Our trip covered several states, but for the Maine leg we drove with our friends along the coast from Portland for four hours to Mount Desert Island, home of Acadia National Park (original home of the Cajuns) and Cadillac Mountain, before returning to Portland. Whilst a firmly touristic route and destination, we had just missed the Labor Day weekend, which is a landmark in the calendar as the end of the vacation season and all the American tourists disappear. Whilst we could have opted to go off the beaten track and seen the woods – whole areas of Maine have no roads or even a name – the tourists travel along the coast because it is so beautiful and still widely unspoilt.
The landscapes were unexpectedly majestic, and colours everywhere genuinely seemed more saturated than usual, even with an overcast sky. The scenery felt very different to the English coast, which often lies within a triangle bounded by charming, bleak and wholesome. It was hard to avoid feeling that the land in Maine mirrored the locals’ emotional stereotype, with a straight-faced, muscular beauty. Not a landscape which would suffer fools, or offer any quaintness. Arriving at Pemaquid Lighthouse, we were warned to take care if we wanted to go down the embankment towards the ocean, as “Mother Nature is strong today, you can feel the waves through the rock”. The area was beautiful, yet not to be trifled with.
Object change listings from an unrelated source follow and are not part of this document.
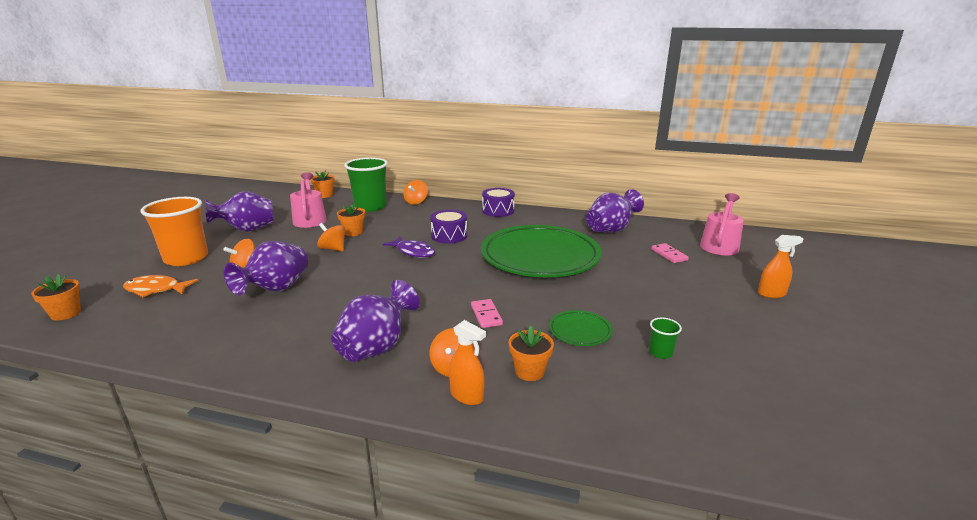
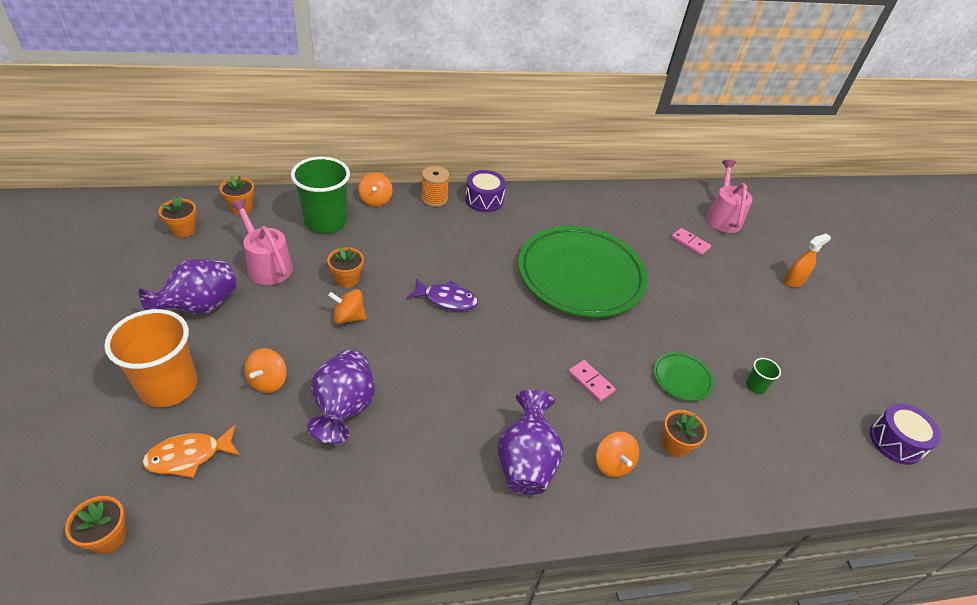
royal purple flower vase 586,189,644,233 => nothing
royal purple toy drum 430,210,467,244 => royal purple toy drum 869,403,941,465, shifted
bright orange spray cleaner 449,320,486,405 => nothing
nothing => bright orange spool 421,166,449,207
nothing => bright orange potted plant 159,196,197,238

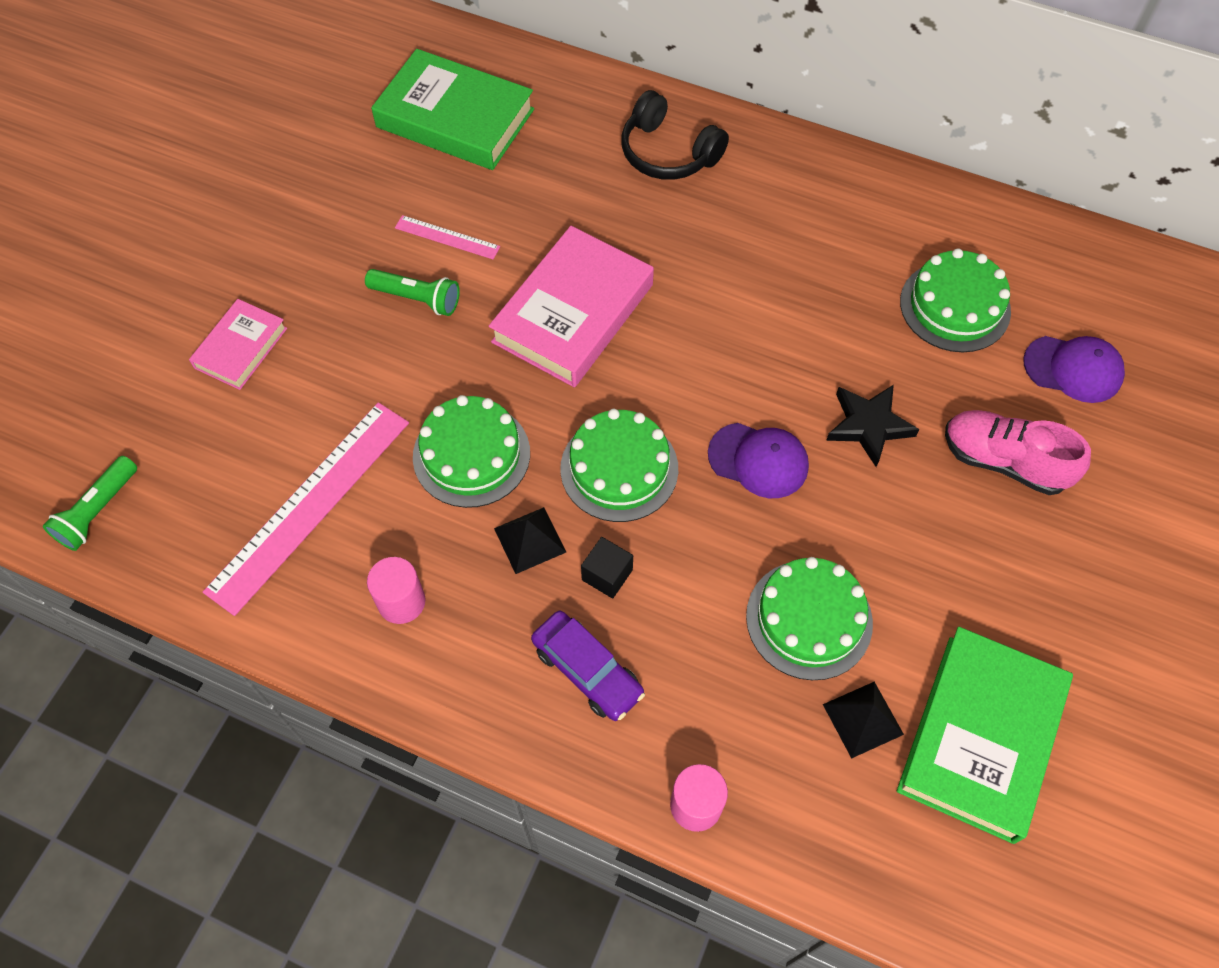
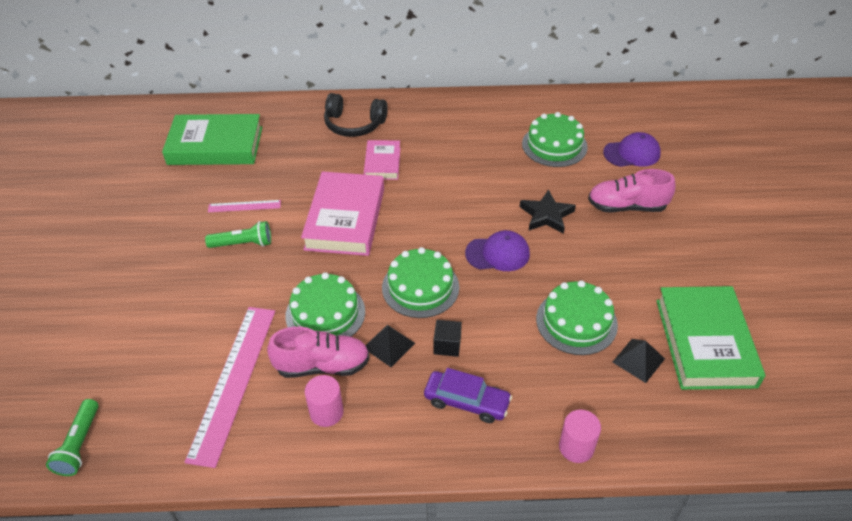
rosy book 189,299,287,390 => rosy book 364,140,400,180, shifted
nothing => rosy shoe 267,327,370,378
The rocks in question looked like pulled dough, long folds of near-black lava being bombarded by the sea, although this was peculiar to that location and they varied hugely as we travelled along the coast. Mount Cadillac was a mass of beautiful pink granite, covered with contrasting pale green and dark grey lichen, while at the bottom of that mountain in the town of Bar Harbor we found cubist rocks, cracked at 45 degree angles.
Portland itself was a charming town, with a strong artistic streak which felt perfectly integrated with the often industrial architecture. It is not, on the whole, a city which has been built to be beautiful, but that’s not to say that it is hard on the eye. A superb art museum, and good restaurants in the city centre made it an excellent base to spend a few days in. The International Cryptozoology Museum, complete with a “life”-sized statue of a bigfoot and cabinets full of mythical creatures, made another highlight, and reflected the city’s rejection of the mainstream – the city centre (as I saw it) had very few chain stores, instead having no shortage of boutique shops and galleries. Being at the extremity of the country perhaps makes Portland less logistically convenient for the national companies, so they’ve forged their path instead, and not worried about what the neighbours thought. Just south of the city is Portland Head Light, an exceptionally handsome lighthouse and another spot where even looking at the sea, you’re drawn to look at the quietly imposing rocks against which the lighthouse wards.
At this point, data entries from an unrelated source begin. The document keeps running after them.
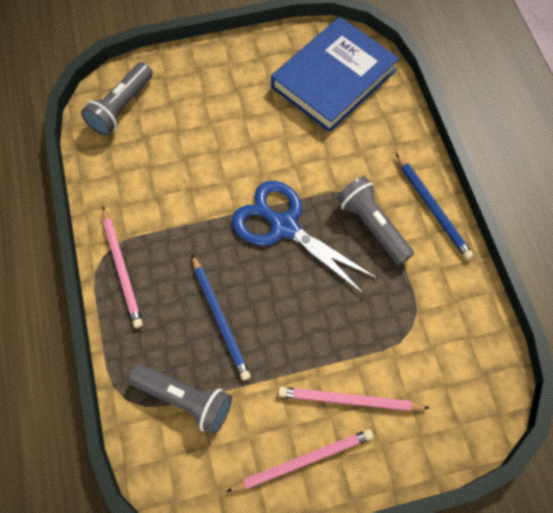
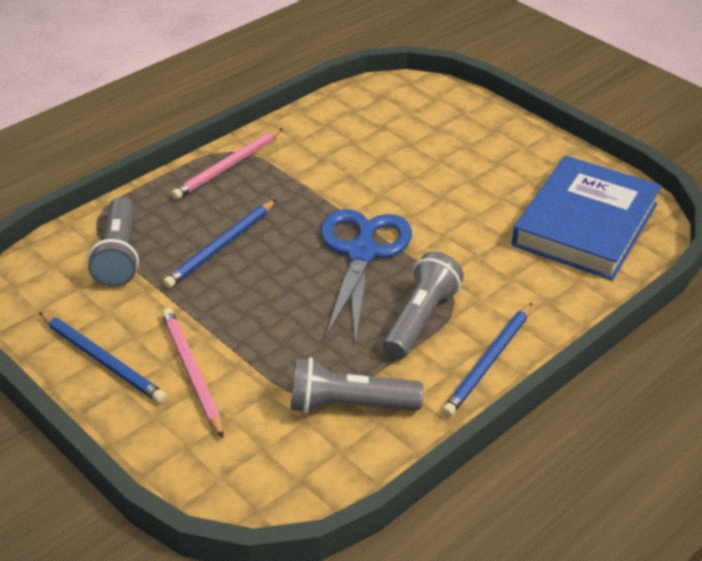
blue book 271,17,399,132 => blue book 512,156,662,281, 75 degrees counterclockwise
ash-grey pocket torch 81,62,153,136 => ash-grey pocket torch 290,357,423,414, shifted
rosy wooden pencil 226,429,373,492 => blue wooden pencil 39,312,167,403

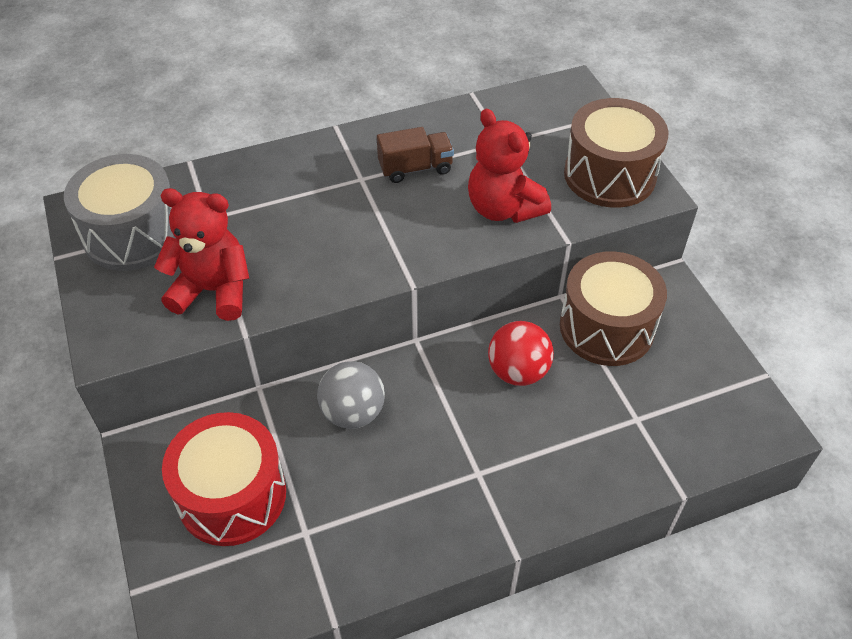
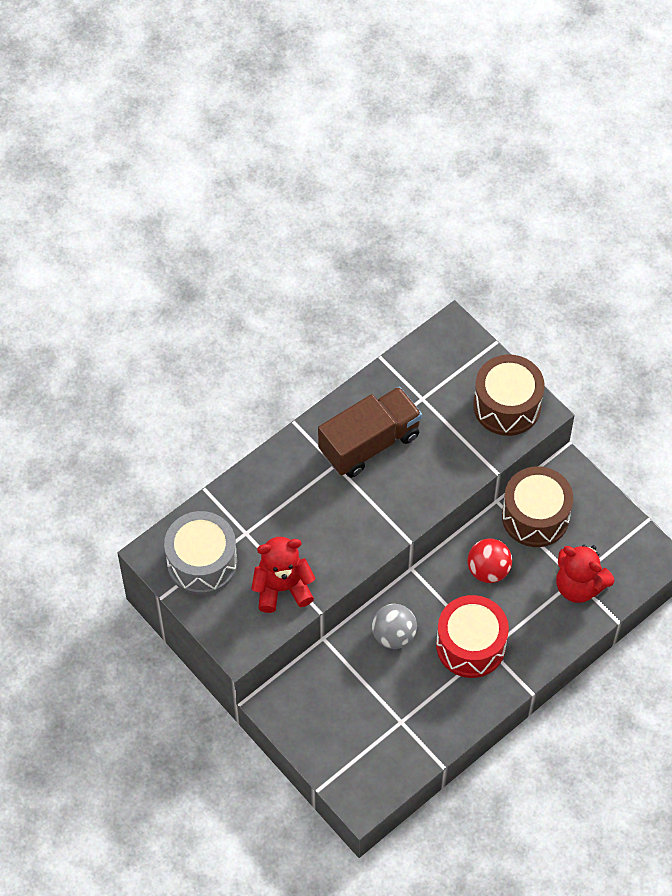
red teddy 468,109,551,223 => red teddy 556,544,614,603, shifted
brown toy truck 377,127,454,183 => brown toy truck 318,387,422,478, x1.86
red toy drum 162,412,286,546 => red toy drum 436,595,509,678, shifted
Separate to the landscape, our culinary expectations were surpassed throughout. During a previous trip along the Mississippi I found myself desperate for vegetables after a week, having tried to eat like a local, with a diet primarily of catfish and carbohydrates. In New England we found a strong focus on eating healthily and especially local produce. This means a lot of seafood, especially lobster which has been caught in a problematic abundance this year, causing it to be sold at under half the usual price. This has crippled the local economy as fishermen struggle to earn their money, but is undeniably good news for tourists like myself. And our expectations of pale and watery “lite” beers were smashed when we arrived and found a huge culture of drinking locally brewed Belgian-style beers and ales, which proved venomous on the first night before I realised the tasty pints were twice as strong as those I drink at home.
I expected to enjoy the break in Maine purely for the good company of an old friend who I hadn’t seen in years. But I found the atmosphere throughout resonated with me, and coming from fashionable, frenzied, fickle London it was a pleasure to be somewhere so openly honest and self-confident. The landscapes was beautiful and strong-jawed, varied and always carried out on a grand scale, and it really felt like part of the world which seemed to have its priorities in order. I can’t wait to return.